■ Directions for this task:
Convert every line of the records below into a JSON list of strings, one string per line, with blank lines omitted.

◇ ◇ ◇

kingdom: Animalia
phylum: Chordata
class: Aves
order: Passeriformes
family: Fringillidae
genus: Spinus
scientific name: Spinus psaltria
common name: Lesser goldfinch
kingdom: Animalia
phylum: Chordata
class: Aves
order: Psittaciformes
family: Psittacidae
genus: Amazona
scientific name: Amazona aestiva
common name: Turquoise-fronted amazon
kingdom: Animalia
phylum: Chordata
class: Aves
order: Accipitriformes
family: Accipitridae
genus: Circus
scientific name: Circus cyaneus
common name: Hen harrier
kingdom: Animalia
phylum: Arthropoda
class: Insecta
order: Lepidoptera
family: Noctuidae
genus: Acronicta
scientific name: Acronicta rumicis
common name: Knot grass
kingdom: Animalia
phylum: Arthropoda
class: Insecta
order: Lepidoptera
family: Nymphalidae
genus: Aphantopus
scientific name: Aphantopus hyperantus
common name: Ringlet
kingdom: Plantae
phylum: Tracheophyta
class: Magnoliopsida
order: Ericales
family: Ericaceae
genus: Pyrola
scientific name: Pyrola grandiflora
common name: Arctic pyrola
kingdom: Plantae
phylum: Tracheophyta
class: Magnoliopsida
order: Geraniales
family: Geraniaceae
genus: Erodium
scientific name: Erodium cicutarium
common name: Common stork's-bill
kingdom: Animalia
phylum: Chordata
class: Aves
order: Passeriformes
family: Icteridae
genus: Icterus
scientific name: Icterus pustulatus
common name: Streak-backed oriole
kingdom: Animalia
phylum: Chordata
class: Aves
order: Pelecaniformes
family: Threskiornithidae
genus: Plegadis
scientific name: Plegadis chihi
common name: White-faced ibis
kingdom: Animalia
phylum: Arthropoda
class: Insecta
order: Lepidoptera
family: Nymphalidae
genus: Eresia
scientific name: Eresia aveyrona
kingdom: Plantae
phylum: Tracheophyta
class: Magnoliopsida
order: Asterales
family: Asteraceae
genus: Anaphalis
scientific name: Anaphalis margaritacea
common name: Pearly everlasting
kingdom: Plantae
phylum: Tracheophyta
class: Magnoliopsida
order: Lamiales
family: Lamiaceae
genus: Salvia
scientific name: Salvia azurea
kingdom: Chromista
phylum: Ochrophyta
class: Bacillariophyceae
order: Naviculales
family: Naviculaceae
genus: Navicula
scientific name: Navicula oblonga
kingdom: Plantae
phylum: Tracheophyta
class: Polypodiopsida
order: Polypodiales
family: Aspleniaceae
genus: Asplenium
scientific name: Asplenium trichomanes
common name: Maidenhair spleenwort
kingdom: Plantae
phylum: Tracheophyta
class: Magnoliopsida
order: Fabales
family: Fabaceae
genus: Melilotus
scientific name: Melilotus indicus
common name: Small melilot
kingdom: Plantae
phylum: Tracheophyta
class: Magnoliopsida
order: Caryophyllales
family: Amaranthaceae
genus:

◇ ◇ ◇

■ Solved exercise:
[
  "kingdom: Animalia",
  "phylum: Chordata",
  "class: Aves",
  "order: Passeriformes",
  "family: Fringillidae",
  "genus: Spinus",
  "scientific name: Spinus psaltria",
  "common name: Lesser goldfinch",
  "kingdom: Animalia",
  "phylum: Chordata",
  "class: Aves",
  "order: Psittaciformes",
  "family: Psittacidae",
  "genus: Amazona",
  "scientific name: Amazona aestiva",
  "common name: Turquoise-fronted amazon",
  "kingdom: Animalia",
  "phylum: Chordata",
  "class: Aves",
  "order: Accipitriformes",
  "family: Accipitridae",
  "genus: Circus",
  "scientific name: Circus cyaneus",
  "common name: Hen harrier",
  "kingdom: Animalia",
  "phylum: Arthropoda",
  "class: Insecta",
  "order: Lepidoptera",
  "family: Noctuidae",
  "genus: Acronicta",
  "scientific name: Acronicta rumicis",
  "common name: Knot grass",
  "kingdom: Animalia",
  "phylum: Arthropoda",
  "class: Insecta",
  "order: Lepidoptera",
  "family: Nymphalidae",
  "genus: Aphantopus",
  "scientific name: Aphantopus hyperantus",
  "common name: Ringlet",
  "kingdom: Plantae",
  "phylum: Tracheophyta",
  "class: Magnoliopsida",
  "order: Ericales",
  "family: Ericaceae",
  "genus: Pyrola",
  "scientific name: Pyrola grandiflora",
  "common name: Arctic pyrola",
  "kingdom: Plantae",
  "phylum: Tracheophyta",
  "class: Magnoliopsida",
  "order: Geraniales",
  "family: Geraniaceae",
  "genus: Erodium",
  "scientific name: Erodium cicutarium",
  "common name: Common stork's-bill",
  "kingdom: Animalia",
  "phylum: Chordata",
  "class: Aves",
  "order: Passeriformes",
  "family: Icteridae",
  "genus: Icterus",
  "scientific name: Icterus pustulatus",
  "common name: Streak-backed oriole",
  "kingdom: Animalia",
  "phylum: Chordata",
  "class: Aves",
  "order: Pelecaniformes",
  "family: Threskiornithidae",
  "genus: Plegadis",
  "scientific name: Plegadis chihi",
  "common name: White-faced ibis",
  "kingdom: Animalia",
  "phylum: Arthropoda",
  "class: Insecta",
  "order: Lepidoptera",
  "family: Nymphalidae",
  "genus: Eresia",
  "scientific name: Eresia aveyrona",
  "kingdom: Plantae",
  "phylum: Tracheophyta",
  "class: Magnoliopsida",
  "order: Asterales",
  "family: Asteraceae",
  "genus: Anaphalis",
  "scientific name: Anaphalis margaritacea",
  "common name: Pearly everlasting",
  "kingdom: Plantae",
  "phylum: Tracheophyta",
  "class: Magnoliopsida",
  "order: Lamiales",
  "family: Lamiaceae",
  "genus: Salvia",
  "scientific name: Salvia azurea",
  "kingdom: Chromista",
  "phylum: Ochrophyta",
  "class: Bacillariophyceae",
  "order: Naviculales",
  "family: Naviculaceae",
  "genus: Navicula",
  "scientific name: Navicula oblonga",
  "kingdom: Plantae",
  "phylum: Tracheophyta",
  "class: Polypodiopsida",
  "order: Polypodiales",
  "family: Aspleniaceae",
  "genus: Asplenium",
  "scientific name: Asplenium trichomanes",
  "common name: Maidenhair spleenwort",
  "kingdom: Plantae",
  "phylum: Tracheophyta",
  "class: Magnoliopsida",
  "order: Fabales",
  "family: Fabaceae",
  "genus: Melilotus",
  "scientific name: Melilotus indicus",
  "common name: Small melilot",
  "kingdom: Plantae",
  "phylum: Tracheophyta",
  "class: Magnoliopsida",
  "order: Caryophyllales",
  "family: Amaranthaceae",
  "genus:"
]